▶ _LISTED RECORDS_
┌────────
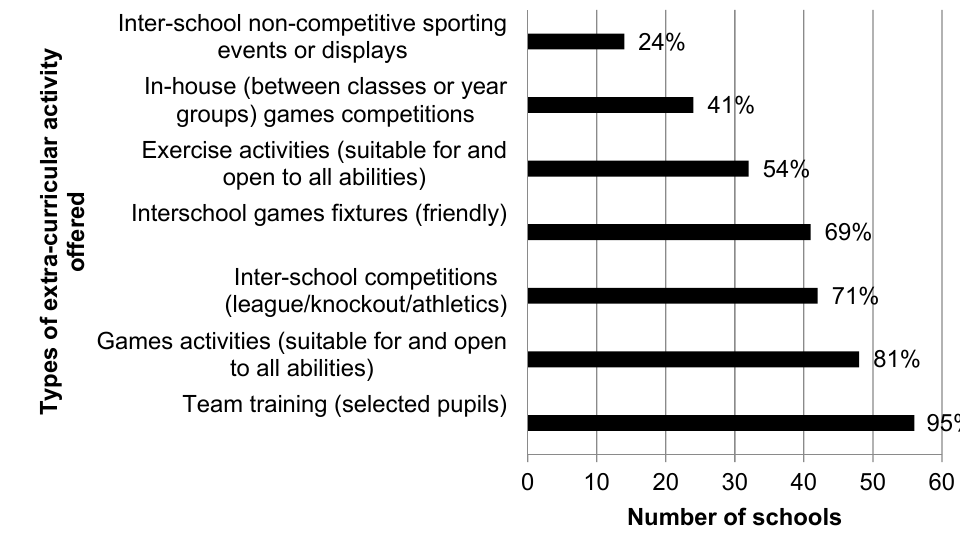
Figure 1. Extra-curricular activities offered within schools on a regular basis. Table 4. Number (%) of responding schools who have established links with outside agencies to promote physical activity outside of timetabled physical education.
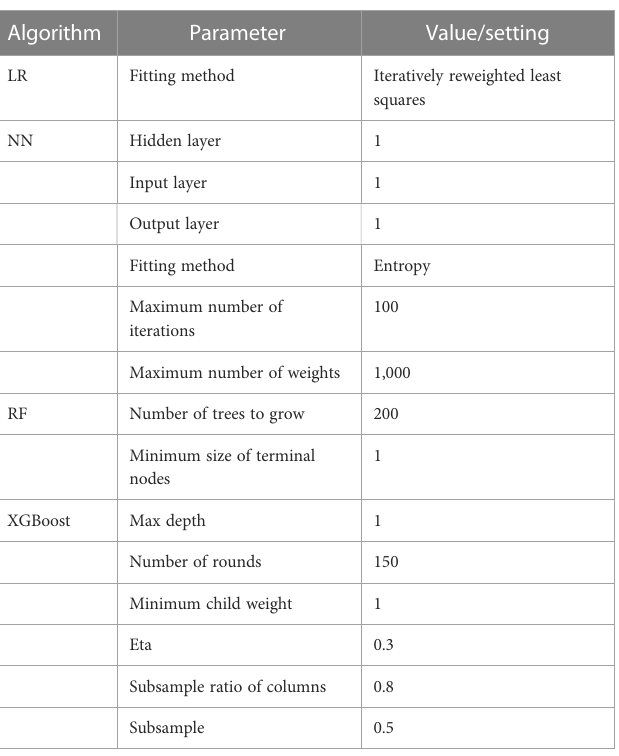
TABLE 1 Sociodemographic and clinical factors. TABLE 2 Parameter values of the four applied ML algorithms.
└────────
┌────────
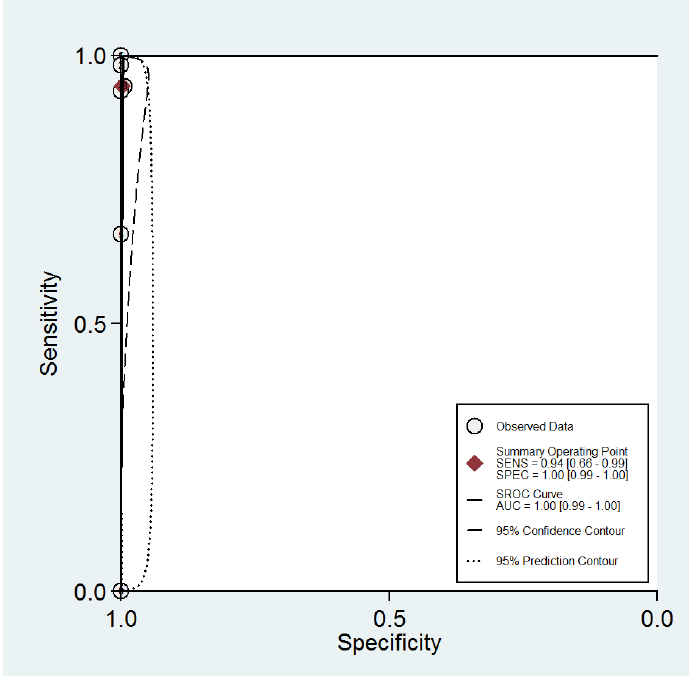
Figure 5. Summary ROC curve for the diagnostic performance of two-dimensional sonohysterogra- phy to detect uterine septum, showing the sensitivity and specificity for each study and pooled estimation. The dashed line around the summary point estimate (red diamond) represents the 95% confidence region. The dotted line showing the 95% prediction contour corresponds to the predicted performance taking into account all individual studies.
└────────
┌────────
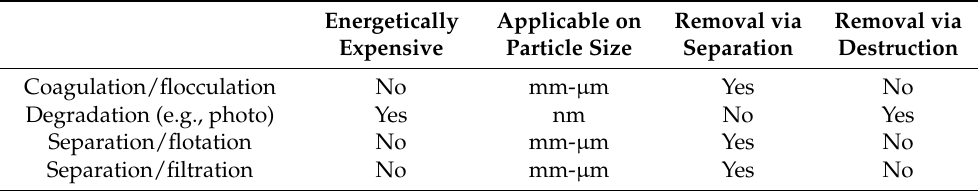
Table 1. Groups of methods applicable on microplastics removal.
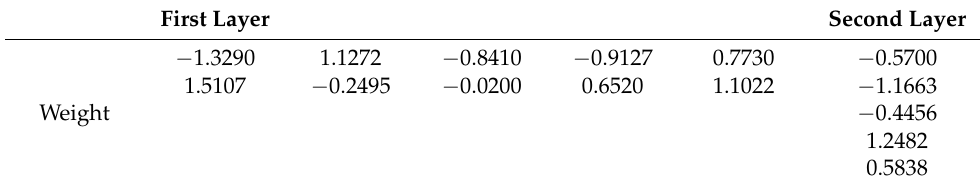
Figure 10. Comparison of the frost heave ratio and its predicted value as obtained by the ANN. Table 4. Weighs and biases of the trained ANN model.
└────────
▶ _WORK TO COMPLETE_
Return exactly the lines that appear in the data above between the line containing "Figure 1. Extra-curricular" and the line containing "TABLE 1 Sociodemographic", both of which are included, and leave the pictures out.

▶ _RESULT_
Figure 1. Extra-curricular activities offered within schools on a regular basis. Table 4. Number (%) of responding schools who have established links with outside agencies to promote physical activity outside of timetabled physical education.
TABLE 1 Sociodemographic and clinical factors. TABLE 2 Parameter values of the four applied ML algorithms.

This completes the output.